In offering up her own emptiness, she became a void for us to project our fantasies into. She was a saint, supermodel, an international superstar and a sex symbol all in one deliciously toned body. We knew that she, having known what it was not to be loved, could give love freely. For all her manipulation of the media, her compassion was genuine, a gut reaction rather than a thought-out strategy.

Her significance was that she brought into public life an intensely personal language of pain and distress and love and affection. She not only spoke it but insisted that it had a place in the buttoned-up discourse of civic life. Such language, coded as feminine, is too often dismissed as inappropriate, as somehow inferior, as far too emotional to be worth taken seriously.

She was not a traditional political figure; but in realising that her life had been shaped by circumstances which were beyond her control, that a role had been written for her that she could no longer play, she ruptured the divine order, triggering the desire for a new kind of monarchy.

Endeavouring to live both inside and outside the institution that made her who she was, she short-circuited the relationship between the monarchy and its subjects through another powerful institution - the media - which was as interested in her weaknesses as it was in her strengths. Her instinctive populism meant that she was always the biggest show in town. However we are to define star quality, she had it. The singer George Michael once said that what makes a star is not having that little bit extra but having something missing. Diana's appetite for attention appeared insatiable. Her quest for privacy was seen as impossible, as if she had signed a Faustian pact. In making the private public, she sacrificed her personal life. The real Faustian pact, however, is between sections of the press and its readers who in their millions wanted to see every tear this woman shed.

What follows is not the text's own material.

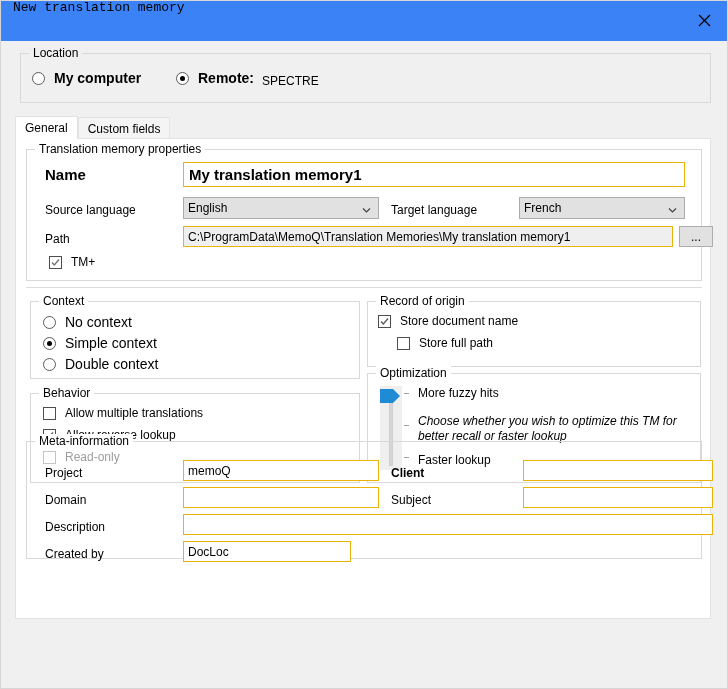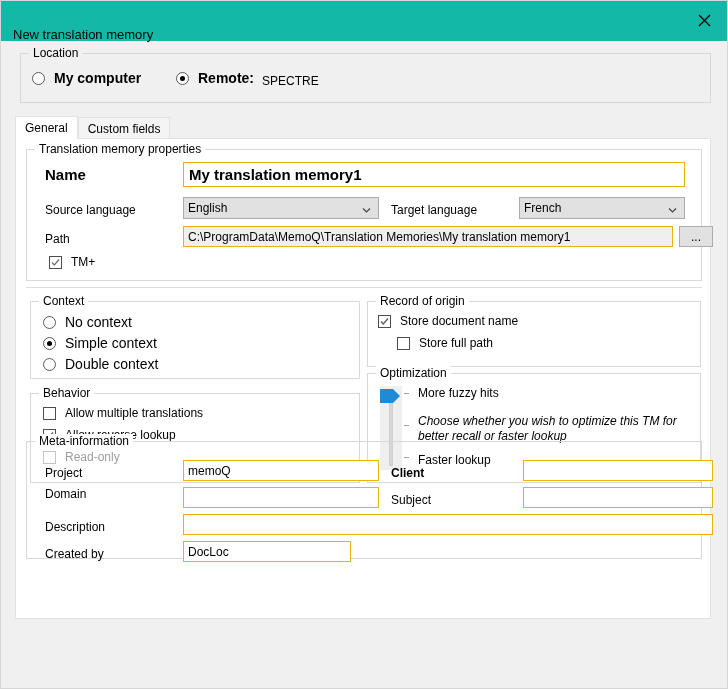"New translation memory" #titlebar { align-items: flex-end -> flex-start; background: #14b8a6 -> #3b82f6; font-family: none -> Liberation Mono, monospace }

Camille Paglia wrote of the atavistic religious emotion that the cult of Diana stimulated. Now she is dead, the canonisation of the martyr will assume epic proportions. Yet we should remember that Diana died after dinner at the Ritz with her new lover. She was living her extraordinary life to the full.

She wanted to be taken seriously and the whole world is finally taking her very seriously indeed.

In that fateful interview, when she and Charles announced their engagement and were asked if they were in love, Charles made the awful mistake of questioning what love meant. Diana, we always felt, knew what love meant. Now that she is lost, never to be replaced, our public grief shows she was loved more than she ever knew.